While this line of thought may be useful in recognising the power of baser human instincts to hinder achievement and progress, it does sail dangerously close to the wind of justification for the worst criminal excesses and indeed passive acceptance of them. This is clearly not Cantor's intention, given his constant chastisement of the Jewish establishment for its failure to act at crucial moments of danger: "severe as the czarist measures were, when we look at the other side of the ledger and see what the rabbis and zaddikim were doing - aside from distributing charity - to get the Jews out of their stinking impoverished domiciles ... the answer has to be - nothing."

He is perhaps on firmer ground when criticising Zionist lack of appreciation of Arab and Islamic culture. That Jews and other formerly persecuted minorities - American blacks, for example - are themselves capable of racism is sadly apparent in some of the Jewish opposition to the present Israeli government's attempts to negotiate peace with their neighbours, and in the nauseating nonsense spouted by black demagogues like Louis Farrakhan.

Professor Cantor's is, in short, an opinionated history but a stimulating one, important in its re-examination of a number of ossified assumptions about Jewish history. He sets historical milestones in a meaningful context and is very informative on the interaction and inter-relationships of Jews with other peoples and cultures at every turn in their history.

The book is unfortunately flawed by a rash of stylistic horrors, mainly deriving from a populist impulse but also indicative of an unseemly, unacademic rush into print. Its author also occasionally falls prey to a sin of which he accuses others, that of trying to impose rigid patterns upon intractable material.

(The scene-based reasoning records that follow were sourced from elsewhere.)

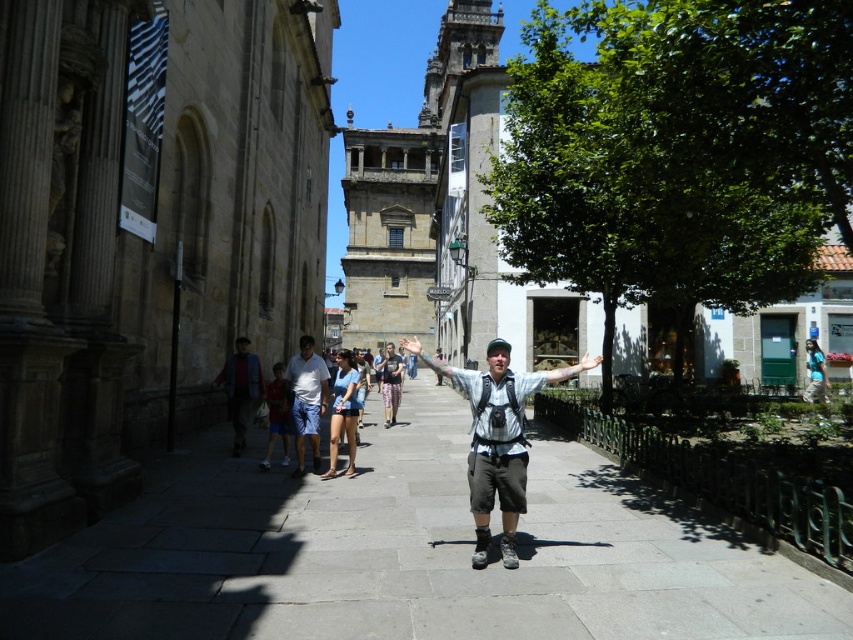
You are a photographer standing at the center of the street. You want to take a photo of the denim shorts at center but your camera is 58.06 meters away. Can you reach the camera to take the photo?

The denim shorts at center and camera are 58.06 meters apart from each other. Since the camera is 58.06 meters away from the denim shorts at center, you would need to move closer to the camera or the denim shorts to take the photo.

You are a photographer taking a picture of the man in the scene. You notice the denim shorts at center and the smooth skin hand at center. Which object should you focus on first if you want to capture the one that is more to the left?

The denim shorts at center is positioned on the left side of smooth skin hand at center, so you should focus on the denim shorts at center first to capture the one more to the left.

You are a photographer trying to capture the man in the scene. You notice the matte red shorts at center and the matte black hand at center. Which object is positioned lower in the image?

The matte red shorts at center is below the matte black hand at center, so the matte red shorts at center is positioned lower in the image.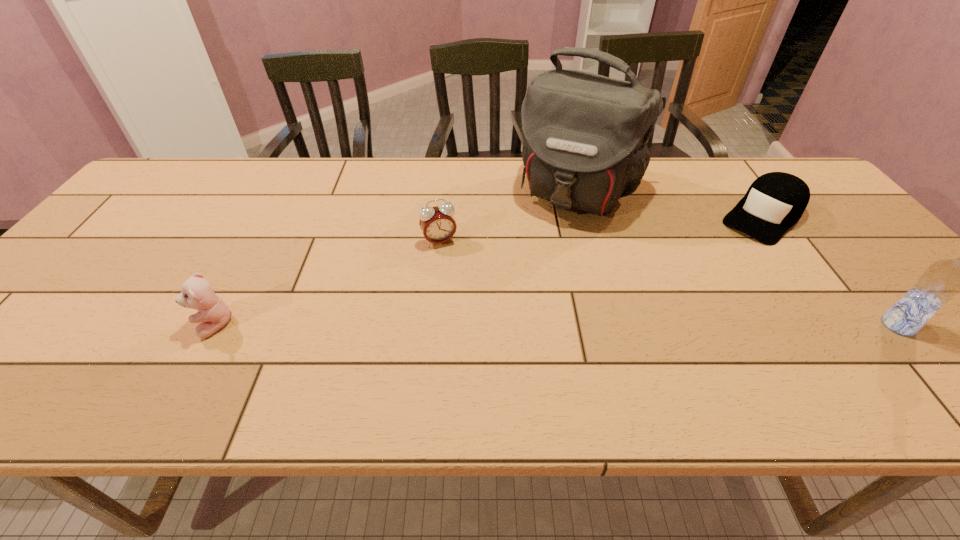
The width and height of the screenshot is (960, 540). Find the location of `empty location between the teddy bear and the third object from left to right`. empty location between the teddy bear and the third object from left to right is located at coordinates (396, 259).

What are the coordinates of `object that stands as the fourth closest to the teddy bear` in the screenshot? It's located at (942, 280).

Identify which object is located as the third nearest to the shortest object. Please provide its 2D coordinates. Your answer should be formatted as a tuple, i.e. [(x, y)], where the tuple contains the x and y coordinates of a point satisfying the conditions above.

[(437, 223)]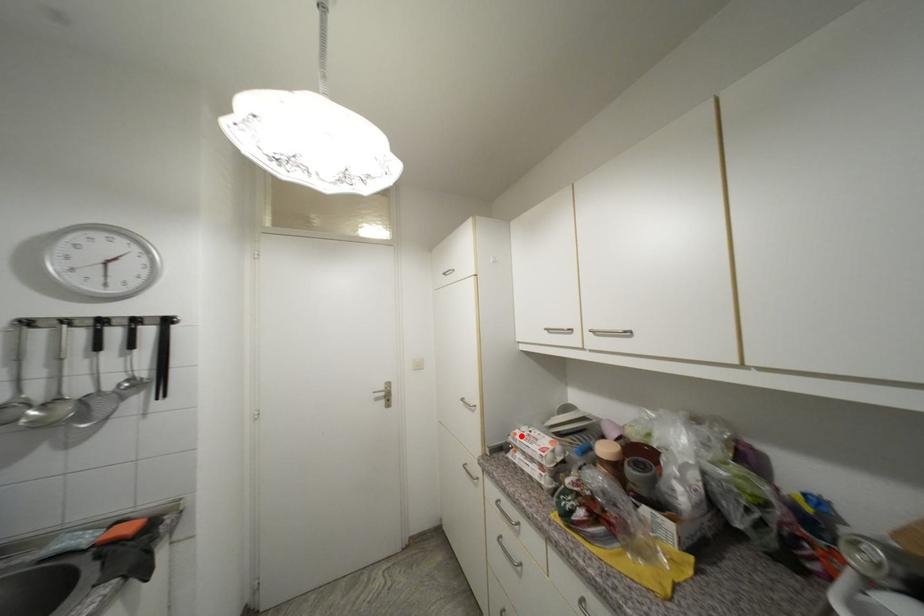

And, in common with many historians, his powers of looking forward seem a good deal weaker than his ability to comprehend the past. His vision of a Jewish future built amid the ruins of a decayed religious culture with the weighty foundation stones supplied by secular Jewish luminaries of the 19th and 20th centuries is a desperately contrived ideal.

If the cultural impact of future Durkheims, Freuds, Wittgensteins and Chomskys is to be in any way Jewish in character, such individuals will need the sounding board possessed by their illustrious progenitors; an astonishingly resilient and influential system of ethics that, having survived against greater odds in the past and passing centuries, is surely likely to do so in the next.